*Page extract*.
>>>>

[PATCH v3 0/4] sched/pelt: Relax the sync of *_sum with *_avg

Vincent Guittot posted 4 patches 4 years, 5 months ago
kernel/sched/fair.c | 113 +++++++++++++++++++++++++++++---------------
1 file changed, 75 insertions(+), 38 deletions(-)
[PATCH v3 0/4] sched/pelt: Relax the sync of *_sum with *_avg
Posted by Vincent Guittot 4 years, 5 months ago
Rick reported performance regressions in bugzilla because of cpu
frequency being lower than before:
    https://bugzilla.kernel.org/show_bug.cgi?id=215045

He bisected the problem to:
commit 1c35b07e6d39 ("sched/fair: Ensure _sum and _avg values stay consistent")

More details are available in commit message of patch 1.

This patchset reverts the commit above and adds several checks when
propagating the changes in the hierarchy to make sure that we still have
coherent util_avg and util_sum.

Dietmar found a simple way to reproduce the WARN fixed by 
commit 1c35b07e6d39 ("sched/fair: Ensure _sum and _avg values stay consistent")

<<<<

*Check your understanding*.
1. Answer these questions from the sched/pelt patch post:
(a) Which file does the patchset change?
(b) To which commit did Rick bisect the problem?
(c) How many insertions and deletions does the patchset make?
2. Write the next part of the sched/pelt patch post, picking up from where it stops.
The records are separate material and have no connection to the sched/pelt patch post.

*Data listing*.

>>>>

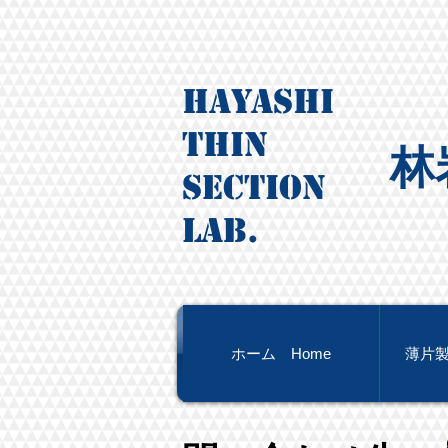
HAYASHI ​​
Thin
​
Section
Lab.
ホーム Home
薄片製作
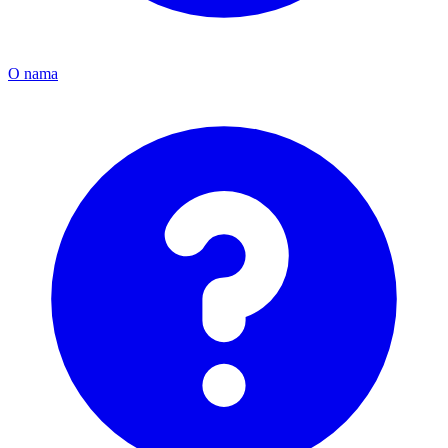
O nama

<<<<

*Your written answers*.
1.
(a) kernel/sched/fair.c
(b) Commit 1c35b07e6d39 ("sched/fair: Ensure _sum and _avg values stay consistent")
(c) 75 insertions and 38 deletions

2.
by looping on hackbench in several different sched group levels.

This patchset as run on the reproducer with success but it probably needs
more tests by people who faced the WARN before.

The changes done on util_sum have been also applied to runnable_sum and
load_sum which faces the same rounding problem although this has not been
reflected in measurable performance impact.

Changes for v3:
- split patch 1 in 2 patches
  - One to fix rick's regression
  - One to apply same changes in other places
- some typos
- move main comment so it appears in the 1st patch 

Changes for v2:
- fix wrong update of load_sum
- move a change from patch 3 to patch 2
- update patch 3 commit message

Vincent Guittot (4):
  sched/pelt: Relax the sync of util_sum with util_avg
  sched/pelt: Continue to relax the sync of util_sum with util_avg
  sched/pelt: Relax the sync of runnable_sum with runnable_avg
  sched/pelt: Relax the sync of load_sum with load_avg

 kernel/sched/fair.c | 113 +++++++++++++++++++++++++++++---------------
 1 file changed, 75 insertions(+), 38 deletions(-)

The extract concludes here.